Sue Salthouse is the ACT’s Senior Australian of the Year. Photo: Supplied.

When Sue Salthouse was thrown from her horse a quarter-century ago and ended up in a wheelchair, it wasn’t the end, but the beginning of a life of fierce, determined and ongoing advocacy.

The former Canberra citizen of the year has been named our Senior Australian of the Year, following in the footsteps of last year’s winner Dr Sue Packer, who went on to receive the national award earlier this year.

That’s not to say Sue Salthouse was expecting the honour; she described her reaction to the announcement as one of “extreme surprise”.

“It’s a great thing to happen for women with disabilities in the ACT,” she told Region Media. “It’s really important because we’re a strong lot but these things like this highlight that there is a divide and some women across the spectrum are not getting a fair go at anything.”

At 70, Sue continues to work in the disability sector, where she runs a consultancy company specialising in disability rights advocacy.

Speaking at the launch of the YWCA’s Our Lives report on women in the ACT, Salthouse said that many of the report’s findings around inequality identified the same problems that had spurred her own decades of activism on disability and women’s issues.

“We can’t expect to achieve anything as a community when women’s haven’t got housing and financial security,” she said.

“We have demonstrated how difficult that is in the ACT on a low income.

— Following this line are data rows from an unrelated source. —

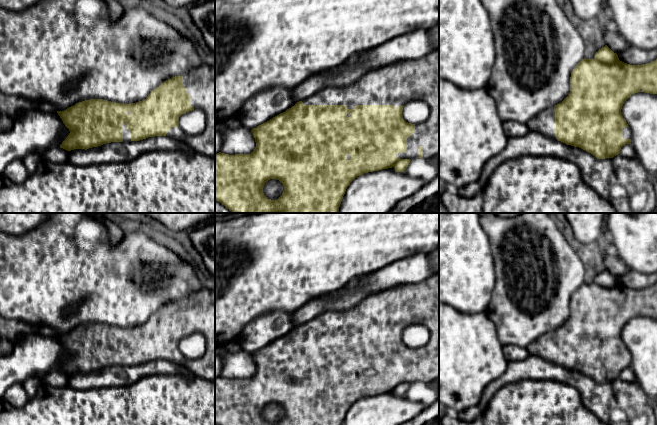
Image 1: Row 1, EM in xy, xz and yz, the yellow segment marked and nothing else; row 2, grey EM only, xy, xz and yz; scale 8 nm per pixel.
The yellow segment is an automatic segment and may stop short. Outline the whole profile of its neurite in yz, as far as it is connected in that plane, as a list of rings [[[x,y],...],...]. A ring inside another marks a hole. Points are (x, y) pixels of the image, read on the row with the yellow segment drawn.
[[[607,45],[592,59],[582,59],[571,72],[570,92],[559,104],[536,115],[527,122],[531,131],[540,132],[567,145],[579,147],[597,159],[613,158],[625,144],[631,144],[631,129],[622,116],[624,102],[634,93],[657,94],[657,59],[642,65],[630,65],[619,60]]]

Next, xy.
[[[203,64],[193,68],[183,76],[175,76],[164,81],[151,91],[146,99],[130,104],[111,102],[103,99],[90,99],[76,103],[64,111],[57,111],[70,133],[60,148],[67,151],[89,149],[111,142],[140,141],[148,137],[167,136],[184,142],[195,153],[215,158],[215,67]],[[194,109],[201,109],[206,115],[205,130],[197,135],[187,135],[179,126],[179,117]]]

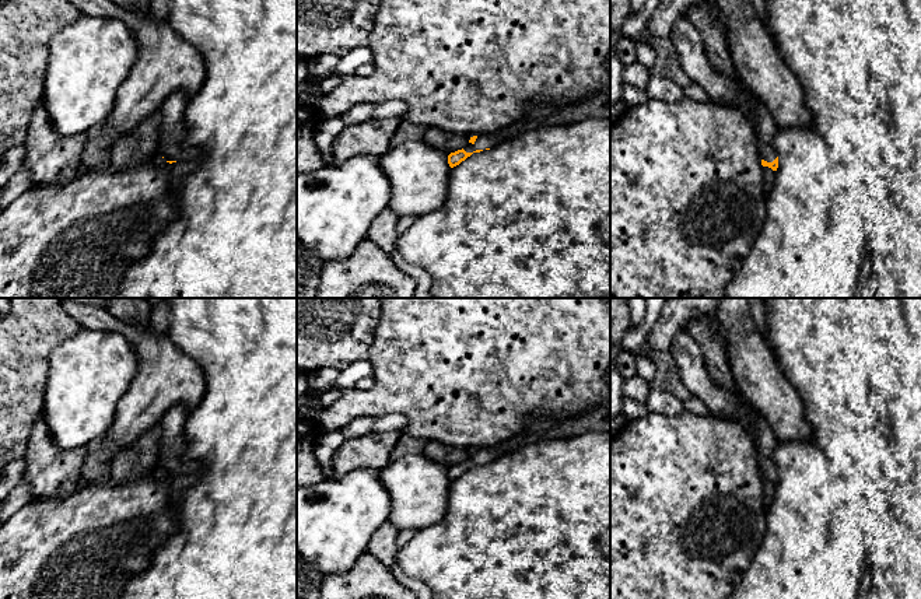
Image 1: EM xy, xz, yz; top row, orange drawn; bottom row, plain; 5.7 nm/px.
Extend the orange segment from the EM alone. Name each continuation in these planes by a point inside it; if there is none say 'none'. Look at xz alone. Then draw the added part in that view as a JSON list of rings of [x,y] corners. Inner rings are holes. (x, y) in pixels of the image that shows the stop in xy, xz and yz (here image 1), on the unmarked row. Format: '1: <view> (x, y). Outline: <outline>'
1: xz (483, 455). Outline: [[[497,444],[488,448],[479,448],[476,455],[473,458],[467,456],[467,459],[463,463],[466,466],[473,466],[476,463],[484,465],[486,462],[495,460],[497,458],[502,456],[507,452],[509,452],[509,449],[502,444]]]

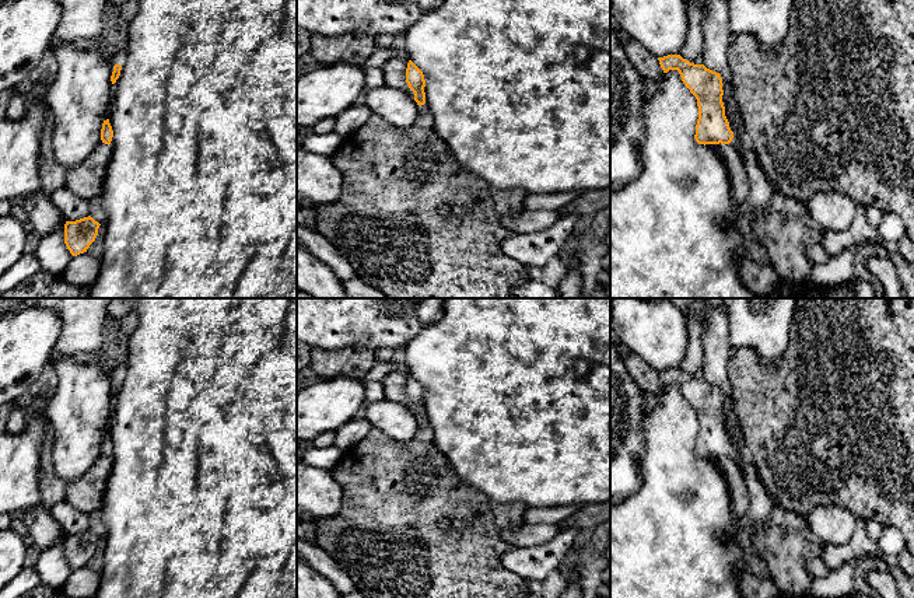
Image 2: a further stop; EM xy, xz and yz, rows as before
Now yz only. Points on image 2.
1: yz (742, 457). Outline: [[[745,443],[735,452],[732,452],[729,459],[736,462],[740,466],[740,469],[746,466],[753,466],[752,452]]]

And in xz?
1: xz (424, 433). Outline: [[[426,419],[420,420],[420,429],[417,433],[417,438],[423,441],[434,441],[434,433]]]

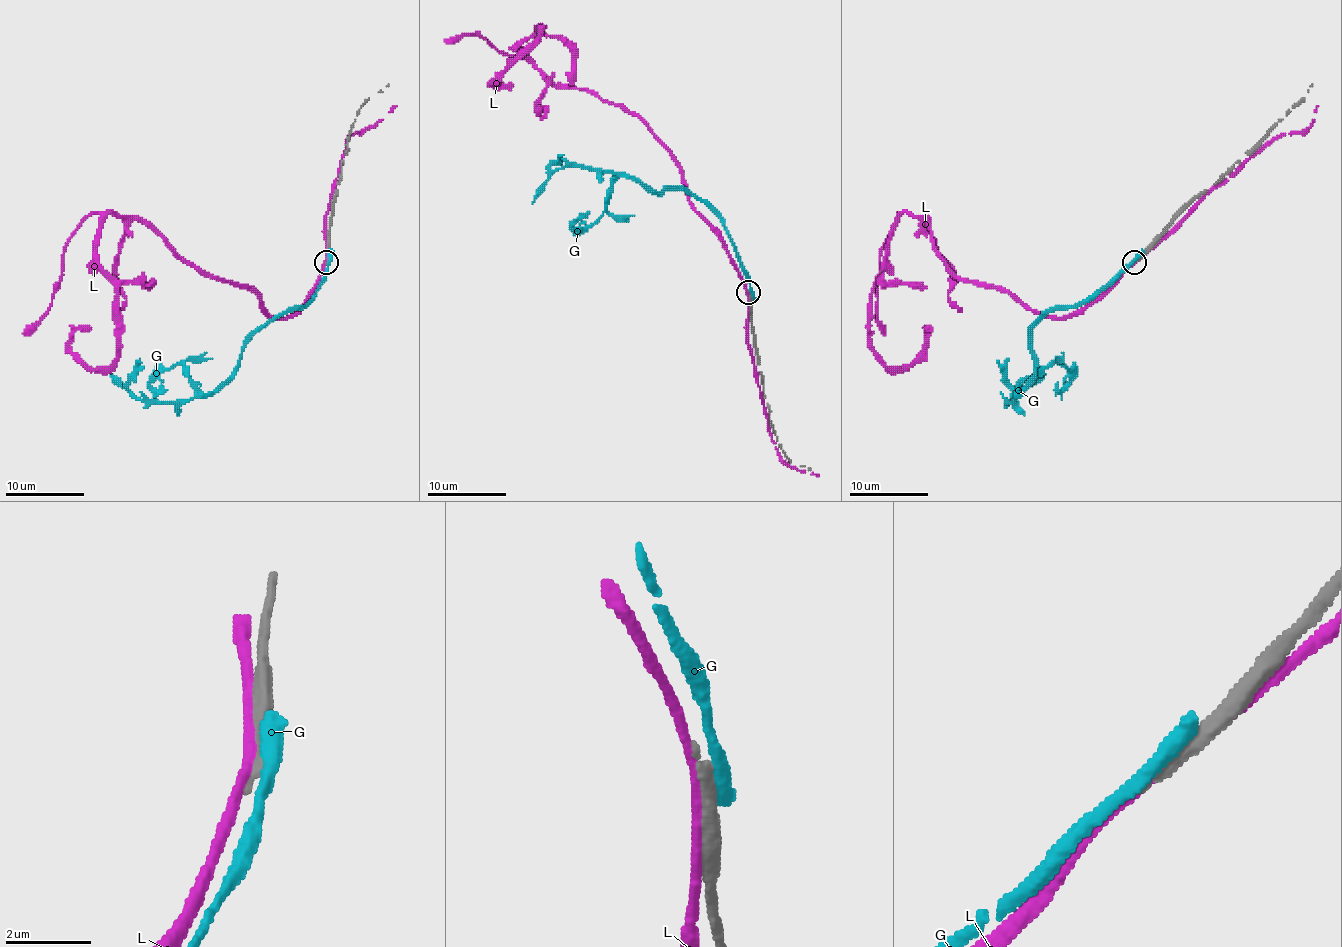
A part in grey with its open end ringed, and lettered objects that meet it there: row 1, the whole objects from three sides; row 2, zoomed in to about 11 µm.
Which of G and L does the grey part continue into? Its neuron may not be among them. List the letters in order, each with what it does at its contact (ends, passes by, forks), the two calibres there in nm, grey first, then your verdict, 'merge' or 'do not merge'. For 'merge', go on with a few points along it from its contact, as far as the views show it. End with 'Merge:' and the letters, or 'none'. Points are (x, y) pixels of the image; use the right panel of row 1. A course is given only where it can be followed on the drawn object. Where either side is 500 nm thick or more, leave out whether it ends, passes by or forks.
G: 340 nm thick on the grey side, 550 nm on the other; do not merge
L: it passes by; 360 nm thick on the grey side, 240 nm on the other; do not merge
Merge: none

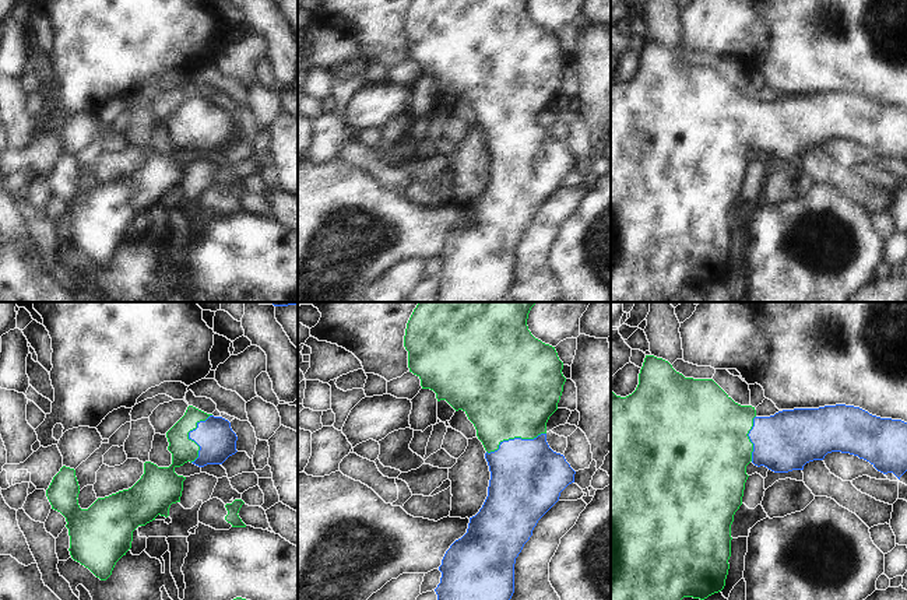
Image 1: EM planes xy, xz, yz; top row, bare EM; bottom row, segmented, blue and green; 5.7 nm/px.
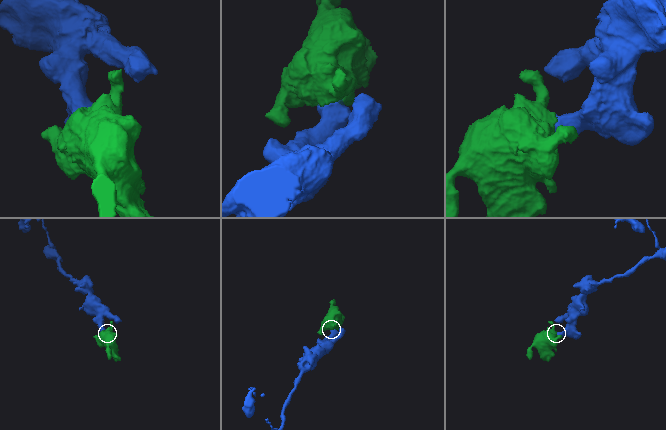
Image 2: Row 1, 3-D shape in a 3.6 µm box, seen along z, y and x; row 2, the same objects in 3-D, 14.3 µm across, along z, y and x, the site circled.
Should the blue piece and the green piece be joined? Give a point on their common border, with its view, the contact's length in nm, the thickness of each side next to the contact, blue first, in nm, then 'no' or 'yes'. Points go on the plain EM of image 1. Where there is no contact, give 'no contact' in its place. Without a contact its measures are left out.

I’m constantly gobsmacked by what women are expected to do on Newstart. It is not anywhere near a decent daily income, but they are expected to go out and look for jobs as well, and then we inhumanely assess their ability to do that.”

Salthouse says that persistence drives her, and the need to keep fighting in case incremental gains are lost in the political and social scrum.

“You need a change in leadership for the good but sometimes we get a change that doesn’t help our country evolve,” she says.

“In the ACT we have many positives happening but we need to look at where the gaps are, the intersectional effects that stop people getting services and jobs.”

Salthouse intends to put her ACT Senior Australian of the Year award to good use. “I’m just thinking about what’s essential to all women here in the ACT which I can highlight during this year,” she says.

“One cause is around income. Welfare payments should eliminate any references to being a burden. We now hear from the very highest levels that people on welfare are a burden. But welfare is a right in this country.

“We need to look at universal basic incomes and a wellbeing index that is not profit-driven. I think we need to shift our whole focus in this society, whether it’s towards issues like climate change protests advocating for our future, to creating greater respect for this country and to how we treat each other in our daily lives.”